Fringe designs have rows and rows of satin columns -- those are the stitches to work with to make the fringe. Cutaway stabilizer will ensure that the satin stitches and anchor stitches are held firmly in place. If you use tear-away stabilizer, those stitches can shift around, and you might have trouble making the fringe.


You can make two kinds of fringe with the fringe designs from the Embroidery Library -- cut, fuzzy fringe, or looped fringe. We'll demonstrate how to make looped fringe first.

After the design has finished embroidering, turn the embroider to the backside. You'll see those rows of satin columns.

At one end of a satin row, cut the last bobbin stitch.

At the other end of the satin row, cut the last bobbin stitch.

 

Then, pinch the bobbin stitch from the middle of the row in tweezers or a small scissors, and pull it straight up from the satin column. Remove the bobbin thread completely from the column.

Repeat this for all of the fringed areas.

Turn the embroidery to the front side, and fluff the fringe with the point of a small scissors.

You can also make looped fringe by using water-soluble thread in the bobbin for certain areas of the design.

On the color change sheet for a fringe design, look for a note that says "can use water-soluble bobbin thread."

Wind a bobbin with water-soluble thread. When you reach the point in the design that the color change sheet says "can use water-soluble bobbin thread," put the water-soluble thread bobbin in the bobbin case.

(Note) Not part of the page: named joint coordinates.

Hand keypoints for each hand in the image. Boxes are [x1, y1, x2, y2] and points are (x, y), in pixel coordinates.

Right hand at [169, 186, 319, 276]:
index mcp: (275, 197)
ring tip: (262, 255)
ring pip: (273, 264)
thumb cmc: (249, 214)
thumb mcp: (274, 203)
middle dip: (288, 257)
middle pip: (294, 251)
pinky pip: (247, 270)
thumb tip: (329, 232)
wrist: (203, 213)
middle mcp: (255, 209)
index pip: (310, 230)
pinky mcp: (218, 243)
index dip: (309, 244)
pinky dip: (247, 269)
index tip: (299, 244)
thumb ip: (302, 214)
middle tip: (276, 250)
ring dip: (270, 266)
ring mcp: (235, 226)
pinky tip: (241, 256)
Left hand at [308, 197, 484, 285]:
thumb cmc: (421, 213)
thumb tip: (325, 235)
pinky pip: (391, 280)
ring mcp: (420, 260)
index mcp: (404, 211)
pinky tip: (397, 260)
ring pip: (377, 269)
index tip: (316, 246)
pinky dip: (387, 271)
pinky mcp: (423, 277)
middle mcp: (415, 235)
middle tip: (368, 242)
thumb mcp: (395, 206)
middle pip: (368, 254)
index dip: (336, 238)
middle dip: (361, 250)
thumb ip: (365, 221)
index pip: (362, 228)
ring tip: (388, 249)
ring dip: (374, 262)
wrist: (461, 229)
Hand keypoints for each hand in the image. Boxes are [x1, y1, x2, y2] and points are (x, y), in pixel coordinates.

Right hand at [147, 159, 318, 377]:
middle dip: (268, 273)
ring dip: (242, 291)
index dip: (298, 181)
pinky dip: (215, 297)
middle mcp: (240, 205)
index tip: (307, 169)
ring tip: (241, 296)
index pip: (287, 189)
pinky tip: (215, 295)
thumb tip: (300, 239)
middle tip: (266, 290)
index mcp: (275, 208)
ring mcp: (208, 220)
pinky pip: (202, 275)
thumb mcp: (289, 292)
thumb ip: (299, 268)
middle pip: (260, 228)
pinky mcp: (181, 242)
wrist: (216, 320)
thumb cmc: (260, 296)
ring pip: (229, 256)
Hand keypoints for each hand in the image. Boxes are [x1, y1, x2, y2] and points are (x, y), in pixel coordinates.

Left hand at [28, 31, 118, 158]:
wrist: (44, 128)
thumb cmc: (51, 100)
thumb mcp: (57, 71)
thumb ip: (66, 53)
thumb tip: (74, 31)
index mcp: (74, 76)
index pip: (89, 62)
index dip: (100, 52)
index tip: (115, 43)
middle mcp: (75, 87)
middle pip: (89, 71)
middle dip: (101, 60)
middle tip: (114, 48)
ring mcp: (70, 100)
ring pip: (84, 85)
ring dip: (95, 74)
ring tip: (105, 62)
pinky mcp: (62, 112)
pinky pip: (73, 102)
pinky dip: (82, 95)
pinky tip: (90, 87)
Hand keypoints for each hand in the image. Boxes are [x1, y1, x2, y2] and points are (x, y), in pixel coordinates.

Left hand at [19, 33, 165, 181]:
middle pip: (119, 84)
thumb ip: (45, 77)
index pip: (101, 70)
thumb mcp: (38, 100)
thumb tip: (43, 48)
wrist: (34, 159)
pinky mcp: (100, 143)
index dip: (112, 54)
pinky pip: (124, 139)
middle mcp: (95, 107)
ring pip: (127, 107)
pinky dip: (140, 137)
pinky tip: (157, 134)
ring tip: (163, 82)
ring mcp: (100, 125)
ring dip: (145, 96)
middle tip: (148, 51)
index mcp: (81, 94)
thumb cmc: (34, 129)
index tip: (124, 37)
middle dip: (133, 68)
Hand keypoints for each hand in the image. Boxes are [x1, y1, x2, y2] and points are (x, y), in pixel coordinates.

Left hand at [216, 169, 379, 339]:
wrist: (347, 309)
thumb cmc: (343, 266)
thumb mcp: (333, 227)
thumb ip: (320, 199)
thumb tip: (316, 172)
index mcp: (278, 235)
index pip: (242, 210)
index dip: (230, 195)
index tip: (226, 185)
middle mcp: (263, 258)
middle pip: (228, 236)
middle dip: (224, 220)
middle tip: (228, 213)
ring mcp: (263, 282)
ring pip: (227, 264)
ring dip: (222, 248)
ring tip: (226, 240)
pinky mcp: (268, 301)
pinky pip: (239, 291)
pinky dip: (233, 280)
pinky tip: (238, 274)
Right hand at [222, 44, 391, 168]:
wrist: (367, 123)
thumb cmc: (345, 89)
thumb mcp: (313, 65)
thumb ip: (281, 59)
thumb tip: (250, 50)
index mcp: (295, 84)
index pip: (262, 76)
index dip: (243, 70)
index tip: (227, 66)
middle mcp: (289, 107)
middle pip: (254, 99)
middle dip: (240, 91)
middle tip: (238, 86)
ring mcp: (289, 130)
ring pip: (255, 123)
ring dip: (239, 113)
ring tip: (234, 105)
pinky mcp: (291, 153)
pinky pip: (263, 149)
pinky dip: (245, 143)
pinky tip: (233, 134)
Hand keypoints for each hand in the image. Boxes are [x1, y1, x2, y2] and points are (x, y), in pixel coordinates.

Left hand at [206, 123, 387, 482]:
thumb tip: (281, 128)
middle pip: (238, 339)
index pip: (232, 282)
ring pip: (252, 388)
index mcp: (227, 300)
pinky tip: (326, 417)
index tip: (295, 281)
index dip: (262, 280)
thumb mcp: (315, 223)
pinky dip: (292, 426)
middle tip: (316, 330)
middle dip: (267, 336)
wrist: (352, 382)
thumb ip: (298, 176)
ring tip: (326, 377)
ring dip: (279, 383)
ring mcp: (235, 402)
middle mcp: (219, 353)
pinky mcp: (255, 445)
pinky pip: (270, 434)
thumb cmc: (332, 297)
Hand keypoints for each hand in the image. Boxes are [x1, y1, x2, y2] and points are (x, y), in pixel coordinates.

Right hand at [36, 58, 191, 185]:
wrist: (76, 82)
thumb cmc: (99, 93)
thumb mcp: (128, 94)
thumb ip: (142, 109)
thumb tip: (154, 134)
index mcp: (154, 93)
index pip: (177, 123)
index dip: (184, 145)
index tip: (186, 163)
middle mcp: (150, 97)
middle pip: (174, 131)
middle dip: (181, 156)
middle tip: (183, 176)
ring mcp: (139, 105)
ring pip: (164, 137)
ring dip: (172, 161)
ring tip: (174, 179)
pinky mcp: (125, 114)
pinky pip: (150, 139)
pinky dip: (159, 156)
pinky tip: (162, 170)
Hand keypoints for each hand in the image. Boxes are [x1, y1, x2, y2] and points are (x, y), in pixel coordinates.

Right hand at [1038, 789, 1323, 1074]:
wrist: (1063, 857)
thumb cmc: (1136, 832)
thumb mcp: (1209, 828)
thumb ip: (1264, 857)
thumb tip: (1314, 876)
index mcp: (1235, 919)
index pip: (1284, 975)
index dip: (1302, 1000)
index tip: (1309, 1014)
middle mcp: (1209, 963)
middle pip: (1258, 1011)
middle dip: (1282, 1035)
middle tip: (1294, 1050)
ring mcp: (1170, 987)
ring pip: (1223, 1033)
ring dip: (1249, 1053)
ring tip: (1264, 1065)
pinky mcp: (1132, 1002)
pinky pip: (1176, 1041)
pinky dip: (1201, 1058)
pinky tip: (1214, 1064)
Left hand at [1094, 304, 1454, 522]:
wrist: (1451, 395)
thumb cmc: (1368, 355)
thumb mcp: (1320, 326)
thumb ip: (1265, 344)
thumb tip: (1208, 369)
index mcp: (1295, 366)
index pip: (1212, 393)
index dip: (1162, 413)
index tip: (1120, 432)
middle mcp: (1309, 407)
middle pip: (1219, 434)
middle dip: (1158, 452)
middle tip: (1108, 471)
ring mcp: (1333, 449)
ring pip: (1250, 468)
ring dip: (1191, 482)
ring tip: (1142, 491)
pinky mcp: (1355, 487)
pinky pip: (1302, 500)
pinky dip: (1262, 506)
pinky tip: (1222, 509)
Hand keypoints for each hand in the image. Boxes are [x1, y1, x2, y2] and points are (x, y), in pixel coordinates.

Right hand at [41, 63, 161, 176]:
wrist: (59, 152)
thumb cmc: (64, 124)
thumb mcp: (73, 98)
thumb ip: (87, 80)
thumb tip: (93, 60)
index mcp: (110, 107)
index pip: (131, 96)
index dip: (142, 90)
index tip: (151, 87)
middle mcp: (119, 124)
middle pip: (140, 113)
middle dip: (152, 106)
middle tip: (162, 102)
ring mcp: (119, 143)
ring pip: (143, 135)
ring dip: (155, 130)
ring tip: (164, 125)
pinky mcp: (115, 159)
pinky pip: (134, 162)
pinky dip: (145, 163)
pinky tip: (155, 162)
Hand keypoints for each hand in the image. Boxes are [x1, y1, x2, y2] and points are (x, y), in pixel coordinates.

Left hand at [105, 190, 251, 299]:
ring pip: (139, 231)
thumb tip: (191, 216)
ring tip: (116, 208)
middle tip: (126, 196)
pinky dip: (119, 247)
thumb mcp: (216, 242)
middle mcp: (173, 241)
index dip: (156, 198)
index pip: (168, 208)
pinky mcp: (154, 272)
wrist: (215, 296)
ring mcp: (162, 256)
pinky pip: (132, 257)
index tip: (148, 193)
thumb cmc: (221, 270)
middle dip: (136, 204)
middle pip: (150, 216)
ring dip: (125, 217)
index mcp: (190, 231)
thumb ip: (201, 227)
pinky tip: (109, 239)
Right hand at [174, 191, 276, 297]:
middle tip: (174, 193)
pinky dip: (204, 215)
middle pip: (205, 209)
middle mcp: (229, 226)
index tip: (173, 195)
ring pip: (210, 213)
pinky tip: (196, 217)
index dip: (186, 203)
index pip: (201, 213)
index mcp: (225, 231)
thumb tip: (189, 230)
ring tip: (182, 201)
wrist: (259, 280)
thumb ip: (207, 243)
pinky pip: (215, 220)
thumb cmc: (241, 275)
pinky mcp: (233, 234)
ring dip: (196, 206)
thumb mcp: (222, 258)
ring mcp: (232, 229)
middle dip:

Remember to switch the bobbin thread back out when not sewing a fringe portion of the design.

 

After you have finished embroidering the design, wash and dry the item. Then, fluff the satin stitches with the point of a scissors to result in looped fringe.

You can also make cut, fuzzy fringe with the fringe embroidery designs. To do this, rather than removing the bobbin stitches, we're actually going to cut the top stitches from the back side.

Turn the embroidery to the backside, and cut through the outer edge of top stitches in each satin column.

After you have done this for each satin column, turn the embroidery to the front side and fluff the fringe with the point of a scissors.

Laundering Tips

We put the sewn samples through a washing workout to see just what the fringe designs could take.

We washed the fringe chick design through a normal wash cycle, and dryer on high heat.

There were no fringe threads in the draining water, and the design looked great. The dryer's high heat caused the fringe to get a little curly and cute!

The lion went through a gentle wash cycle and a medium-heat dryer. The thread in the fringe was slightly softer,  and the process had given the cut fringe a texture that looks even more like fur.

The last washing method we tested was in a lingerie bag, on the normal wash cycle. Again, no threads were found in the wash water, and when taken from the washer, the looped fringe was in good condition, similar to using the gentle cycle. When removed this  design from the dryer, the threads were not as soft as the lion's had been, as the ends of the thread hadn't unraveled as much.